Exercise:
Tally every line of the records below that includes "upgraden", and reply with the total alone.

━━━━━ Task data

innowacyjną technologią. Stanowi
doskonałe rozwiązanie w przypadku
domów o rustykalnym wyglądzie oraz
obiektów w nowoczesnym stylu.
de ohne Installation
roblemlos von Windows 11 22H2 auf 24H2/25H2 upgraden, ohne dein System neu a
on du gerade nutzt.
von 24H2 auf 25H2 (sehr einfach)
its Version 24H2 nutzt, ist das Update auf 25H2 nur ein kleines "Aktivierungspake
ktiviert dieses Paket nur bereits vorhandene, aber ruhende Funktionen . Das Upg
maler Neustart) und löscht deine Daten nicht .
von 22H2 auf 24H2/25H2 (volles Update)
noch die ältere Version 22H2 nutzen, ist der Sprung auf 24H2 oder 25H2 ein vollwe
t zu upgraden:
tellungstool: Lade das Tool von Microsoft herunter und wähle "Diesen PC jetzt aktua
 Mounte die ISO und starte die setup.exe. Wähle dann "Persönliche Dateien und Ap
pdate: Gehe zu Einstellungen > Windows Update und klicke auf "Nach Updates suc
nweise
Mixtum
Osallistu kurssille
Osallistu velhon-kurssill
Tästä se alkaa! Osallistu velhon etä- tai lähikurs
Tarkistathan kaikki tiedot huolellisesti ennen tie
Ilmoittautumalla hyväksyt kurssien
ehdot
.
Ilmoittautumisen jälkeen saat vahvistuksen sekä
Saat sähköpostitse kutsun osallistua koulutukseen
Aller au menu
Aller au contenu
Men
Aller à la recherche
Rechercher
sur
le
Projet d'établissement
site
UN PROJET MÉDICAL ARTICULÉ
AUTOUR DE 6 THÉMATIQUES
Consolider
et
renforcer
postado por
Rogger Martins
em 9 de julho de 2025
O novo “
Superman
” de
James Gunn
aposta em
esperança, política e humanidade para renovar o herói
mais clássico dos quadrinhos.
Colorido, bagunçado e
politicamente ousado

━━━━━━━━━━

Your response:
2